I assume this is a typo for the R8000?

#1 for Max simultaneous connections [34 connections]
 
So my question is, was this router tested for an extended period of time compared to the R7000? Because let me tell you after reading the R7000 review I bought one and was very unhappy with some of the issues the unit had firmware wise that only became apparent after a couple weeks of use. Things like 5Ghz dying, losing routing between wireless and wired etc.
 
So my question is, was this router tested for an extended period of time compared to the R7000? Because let me tell you after reading the R7000 review I bought one and was very unhappy with some of the issues the unit had firmware wise that only became apparent after a couple weeks of use. Things like 5Ghz dying, losing routing between wireless and wired etc.

Flash DDWRT (Kong version) and your issues at extended uptime disappear.
 
Flash DDWRT (Kong version) and your issues at extended uptime disappear.

Firmware: DD-WRT v24-sp2 (04/16/14) kongac
Time: 21:18:55 up 5 days, 23:27, load average: 0.16, 0.12, 0.07

Been on it since about 4 weeks after I bought the R7000 and I realized it was more important to my marriage that my wife be able to print. I was just trying to make a point that so many reviews of anything are based on short term use and that may give you good results spec wise but usability is measured over time.
 
So my question is, was this router tested for an extended period of time compared to the R7000? Because let me tell you after reading the R7000 review I bought one and was very unhappy with some of the issues the unit had firmware wise that only became apparent after a couple weeks of use. Things like 5Ghz dying, losing routing between wireless and wired etc.
All reviews are based on short term use.
 
Yeah, that would be pretty time-consuming and difficult to do.

If ever there was a poster child for it though it would be this crop of AC1900 routers, which all seem to have strange intermittent issues.
 
Yeah, that would be pretty time-consuming and difficult to do.

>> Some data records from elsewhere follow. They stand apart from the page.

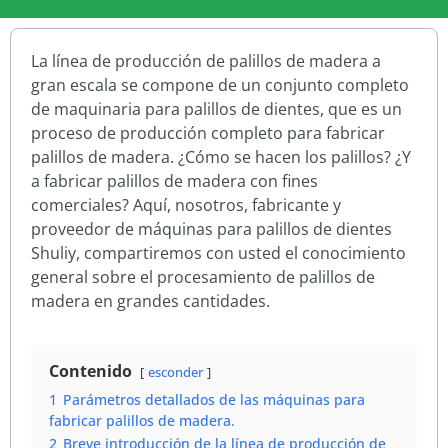
La línea de producción de palillos de madera a
gran escala se compone de un conjunto completo
de maquinaria para palillos de dientes, que es un
proceso de producción completo para fabricar
palillos de madera. ¿Cómo se hacen los palillos? ¿Y
a fabricar palillos de madera con fines
comerciales? Aquí, nosotros, fabricante y
proveedor de máquinas para palillos de dientes
Shuliy, compartiremos con usted el conocimiento
general sobre el procesamiento de palillos de
madera en grandes cantidades.
Contenido
esconder
1
Parámetros detallados de las máquinas para
fabricar palillos de madera.
2
Breve introducción de la línea de producción de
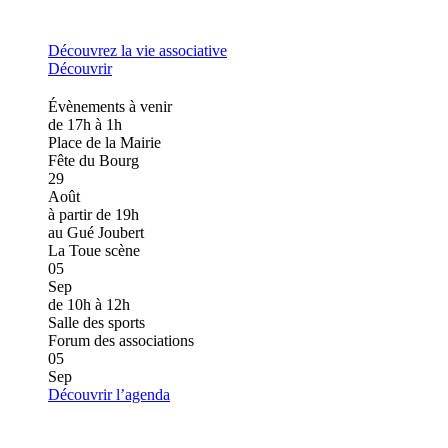
Découvrez la vie associative
Découvrir
Évènements à venir
de 17h à 1h
Place de la Mairie
Fête du Bourg
29
Août
à partir de 19h
au Gué Joubert
La Toue scène
05
Sep
de 10h à 12h
Salle des sports
Forum des associations
05
Sep
Découvrir l’agenda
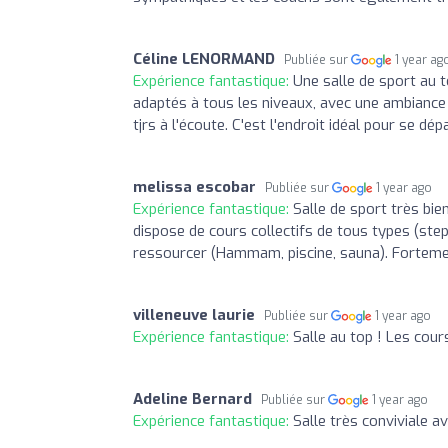
Céline LENORMAND
Publiée sur
1 year ag
Expérience fantastique:
Une salle de sport au t
adaptés à tous les niveaux, avec une ambiance d
tjrs à l'écoute. C'est l'endroit idéal pour se
melissa escobar
Publiée sur
1 year ago
Expérience fantastique:
Salle de sport très bie
dispose de cours collectifs de tous types (st
ressourcer (Hammam, piscine, sauna). Forte
villeneuve laurie
Publiée sur
1 year ago
Expérience fantastique:
Salle au top ! Les cour
Adeline Bernard
Publiée sur
1 year ago
Expérience fantastique:
Salle très conviviale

If ever there was a poster child for it though it would be this crop of AC1900 routers, which all seem to have strange intermittent issues.

I'll give you an amen on that. Each AC1900 all seem to have their own issues and they are most non trivial. I mean Netgear is trying to pass off the R7000 making physical noise internally as normal and nothing to worry about. I understand we are paying less than enterprise class prices but f*s functional and reliable would be good things to have both of. It doesn't do me any good if it can do 800Mbps if it will drop offline or randomly drop half the clients.

This is the downside of buying bleeding edge tech, if all you have to go by is a review then you only see the short term good, not the people who have lived with it for months. Thankfully DD-wrt was an option.